OEFENDOEL = Neem het deel van de brontekst tussen "Joris maakt een" en "fictie en performancekunst.", beide inbegrepen, opnieuw over en verruil daarin "schriftje" voor "notitieboekje".

BRONTEKST =
————————

Zoekjaar

Windmill / VPRO

‘Weet je zeker dat de rest in orde is?’ vraagt Nadh Lingyun Cao, terwijl hij ongelukkig naar zijn laptop kijkt.

‘Ik weet het niet zeker, antwoordt Joris Koptod Nioky. ‘Ik ben nu eenmaal ook geen expert, maar ik denk dat het wel in orde is’ Hij laat een korte stilte vallen. ‘Alstjeblieft… probeer me te negeren als we filmen.’

‘Moet ik gewoon het nummer veranderen?’ onderbreekt Lingyun Cao hem desondanks.

‘Welk nummer?’

Lingyun Cao doet nóg een poging om de informatie op zijn beeldscherm te vatten. ‘Ik heb gewoon een accountant nodig.’

Even daarvoor heeft de in Nederland woonachtige kunstenaar (33) uit China zich ingeschreven bij de Kamer van Koophandel. Hij had overigens geen andere keus. Als hoogopgeleide migrant heeft Lingyun Cao, na het afronden van zijn studie aan de Gerrit Rietveld Academie, nog een jaar de tijd om werk te vinden, dat minimaal 2400 euro per maand oplevert. Anders moet hij het land na negen jaar verlaten.

Joris maakt een documentaire over dit Zoekjaar (70 min.). Om daarmee een begin te maken heeft hij alvast 18.000 euro subsidie gekregen. Voor deze film dus, waarvoor ie in totaal zo’n drie ton nodig denkt te hebben. Intussen blijft zijn hoofdpersoon worstelen met de Nederlandse bureaucratie. ‘I want to move people’, noteert hij in een schriftje. ‘Console them. Disrupt them. Art is my unconditional gift.’

Dan is allang duidelijk dat de twee zeker geen conventionele vertelling voor ogen hebben, waarbij de hoofdpersoon er aan het eind, na het overwinnen van de nodige administratieve obstakels, al dan niet in slaagt om zichzelf van een baan, klus of project te verzekeren, die voldoende geld binnenbrengt. Zoekjaar wordt een mindfuck van jewelste, op het snijvlak van documentaire, fictie en performancekunst.

————————

GETOONDE GEGEVENS =
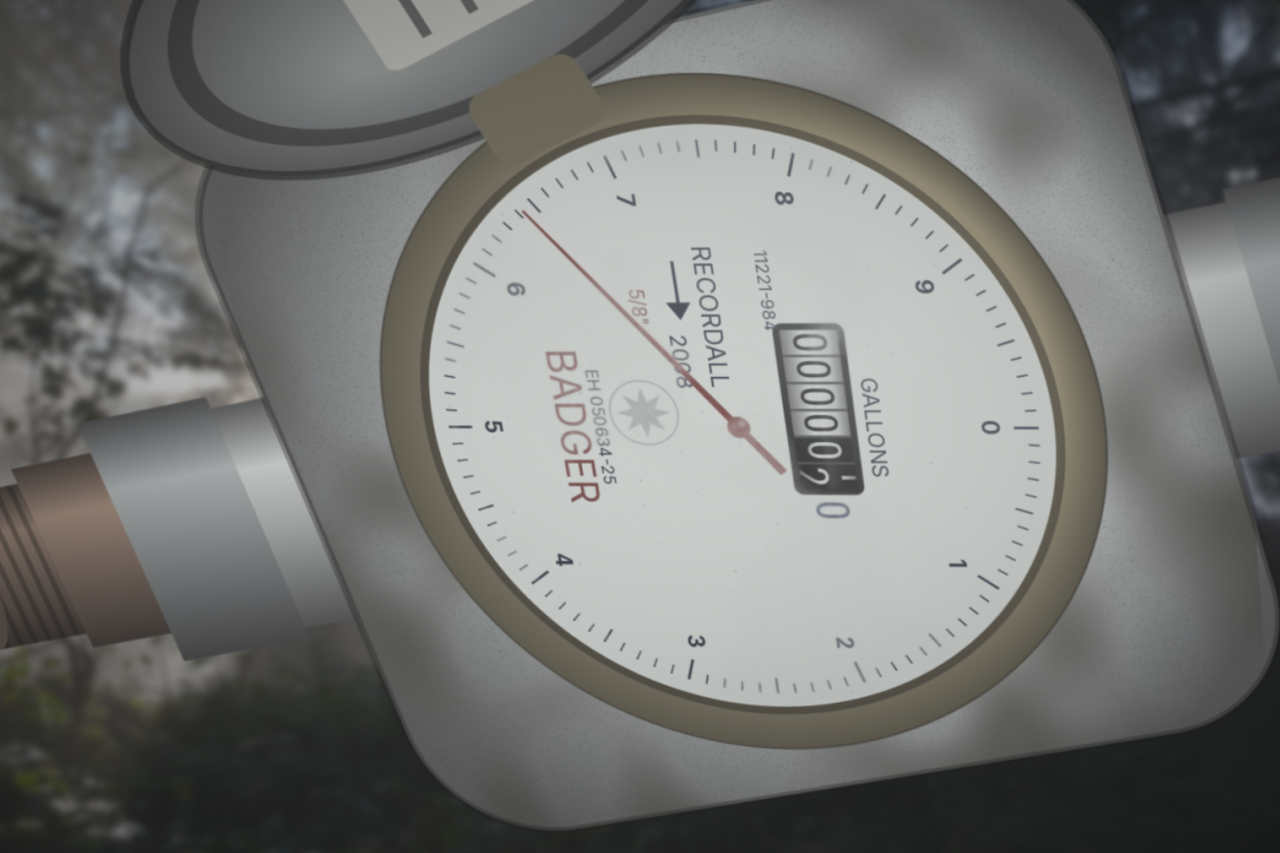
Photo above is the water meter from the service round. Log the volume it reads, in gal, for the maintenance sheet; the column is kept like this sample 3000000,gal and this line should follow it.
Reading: 16.4,gal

————————

VERWACHT ANTWOORD =
Joris maakt een documentaire over dit Zoekjaar (70 min.). Om daarmee een begin te maken heeft hij alvast 18.000 euro subsidie gekregen. Voor deze film dus, waarvoor ie in totaal zo’n drie ton nodig denkt te hebben. Intussen blijft zijn hoofdpersoon worstelen met de Nederlandse bureaucratie. ‘I want to move people’, noteert hij in een notitieboekje. ‘Console them. Disrupt them. Art is my unconditional gift.’

Dan is allang duidelijk dat de twee zeker geen conventionele vertelling voor ogen hebben, waarbij de hoofdpersoon er aan het eind, na het overwinnen van de nodige administratieve obstakels, al dan niet in slaagt om zichzelf van een baan, klus of project te verzekeren, die voldoende geld binnenbrengt. Zoekjaar wordt een mindfuck van jewelste, op het snijvlak van documentaire, fictie en performancekunst.